06/11/2013
Câmara Municipal teve aprovação de requerimento do vereador Zeca Monteiro na defesa busca de conciliação trabalhista para que a Santa Casa tenha certidão
A Santa Casa de Penápolis corre risco de deixar de receber aproximadamente R$ 100 mil mensais do governo de São Paulo através do Pró-Santa Casa. O prejuízo pode acontecer com a nova exigência para participação no convênio: Certidão de Dívida Trabalhista, documento que o hospital não possui e cujo prazo termina dia 13. O caso foi repercutido anteontem na sessão da Câmara Municipal. O vereador Zeca Monteiro (PT), apresentou requerimento em caráter de urgência na defesa de conciliação entre Santa Casa e as partes trabalhistas reclamantes. O documento do petista contata diversas autoridades, como da Justiça do Trabalho, Sindicato dos Trabalhadores na Área da Saúde, Santa Casa, administração municipal e Câmara Municipal. “A Santa Casa vive momento muito difícil com déficit mensal de cerca de R$ 120 mil. Em outra situação em que o prédio da Santa Casa estava para ser leiloado, houve apoio da Justiça do Trabalho e o problema foi contornado”, considerou Zeca Monteiro.
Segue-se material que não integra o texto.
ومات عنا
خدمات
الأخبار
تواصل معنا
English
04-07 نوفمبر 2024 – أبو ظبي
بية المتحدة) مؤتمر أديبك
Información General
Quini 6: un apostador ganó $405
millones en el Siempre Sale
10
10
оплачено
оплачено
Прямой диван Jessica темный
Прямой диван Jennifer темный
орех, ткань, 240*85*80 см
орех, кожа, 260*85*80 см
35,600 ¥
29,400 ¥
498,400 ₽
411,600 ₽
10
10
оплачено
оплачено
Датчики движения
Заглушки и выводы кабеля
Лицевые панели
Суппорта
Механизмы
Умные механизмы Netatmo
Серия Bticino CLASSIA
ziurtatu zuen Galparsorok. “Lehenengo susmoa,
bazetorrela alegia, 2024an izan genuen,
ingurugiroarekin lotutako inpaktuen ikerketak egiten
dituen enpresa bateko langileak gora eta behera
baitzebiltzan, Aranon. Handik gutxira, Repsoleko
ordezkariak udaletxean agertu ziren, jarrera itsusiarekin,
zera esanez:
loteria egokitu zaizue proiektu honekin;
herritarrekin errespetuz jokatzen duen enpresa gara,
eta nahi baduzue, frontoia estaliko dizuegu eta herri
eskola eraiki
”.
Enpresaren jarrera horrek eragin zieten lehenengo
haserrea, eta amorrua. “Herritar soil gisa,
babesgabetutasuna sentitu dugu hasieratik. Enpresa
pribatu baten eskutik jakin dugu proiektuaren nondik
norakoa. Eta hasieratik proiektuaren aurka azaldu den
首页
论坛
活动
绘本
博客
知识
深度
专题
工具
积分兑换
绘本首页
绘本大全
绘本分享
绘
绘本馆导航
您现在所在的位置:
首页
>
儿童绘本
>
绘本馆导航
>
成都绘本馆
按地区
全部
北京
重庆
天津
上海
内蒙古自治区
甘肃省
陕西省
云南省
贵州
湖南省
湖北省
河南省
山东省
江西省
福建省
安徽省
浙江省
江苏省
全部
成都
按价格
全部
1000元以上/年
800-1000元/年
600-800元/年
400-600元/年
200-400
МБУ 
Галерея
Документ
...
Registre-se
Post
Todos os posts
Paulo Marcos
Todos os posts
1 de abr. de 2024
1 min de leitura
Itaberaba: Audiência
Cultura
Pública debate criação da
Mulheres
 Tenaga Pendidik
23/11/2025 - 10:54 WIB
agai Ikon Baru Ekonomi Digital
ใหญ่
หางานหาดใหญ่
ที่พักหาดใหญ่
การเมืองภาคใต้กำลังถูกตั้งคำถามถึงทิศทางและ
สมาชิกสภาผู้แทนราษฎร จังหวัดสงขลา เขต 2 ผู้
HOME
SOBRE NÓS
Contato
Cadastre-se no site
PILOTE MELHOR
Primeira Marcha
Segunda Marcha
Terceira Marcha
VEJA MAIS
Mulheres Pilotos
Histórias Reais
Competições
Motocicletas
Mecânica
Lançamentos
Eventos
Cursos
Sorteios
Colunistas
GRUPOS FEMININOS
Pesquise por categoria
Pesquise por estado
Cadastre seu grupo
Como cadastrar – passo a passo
O vereador Rodolfo Valadão Ambrósio, o Dr. Rodolfo (PROS), afirmou que os recursos do Pró-Santa Casa são de enorme importância para a Santa Casa de Penápolis. “A Santa Casa tem as certidões negativas municipal, estadual e federal, mas a partir de agora será exigida a certidão trabalhista. A dívida trabalhista do hospital é elevadíssima”.
O vereador Ricardinho Castilho (PV), pediu união suprapartidária em apoio à continuidade do Pró-Santa Casa para Penápolis. “Há poucos meses, eu e o vereador Fabinho atuamos para que fosse pago o Pró-Santa Casa que estava atrasado e sabemos da diferença que estes recursos fazem para o hospital”.
O presidente da Câmara Municipal, Caíque Rossi (PSD), lembrou que o município já destina mensalmente grande quantidade de recursos para a Santa Casa e defendeu mobilização para que o governo estadual permaneça com auxílio ao hospital.
O vereador Lucas Casella (PROS), reforçou pedido por união para que a Santa Casa continue a receber recursos do Pró-Santa Casa.
O vereador Francisco José Mendes, o Tiquinho (PSDB), disse que resultado positivo deve ser buscado com a parte trabalhista. “A questão trabalhista tem que ser ajustada mesmo. A intervenção política não funcionará sem passar por isso”.
O vereador Fábio Pereira, o Fabinho (PSDB), informou que na segunda-feira o secretário estadual de Planejamento, Júlio Semeghini, já era contatado para auxiliar a Santa Casa de Penápolis. “Espero que nesta semana tenhamos boas notícias”.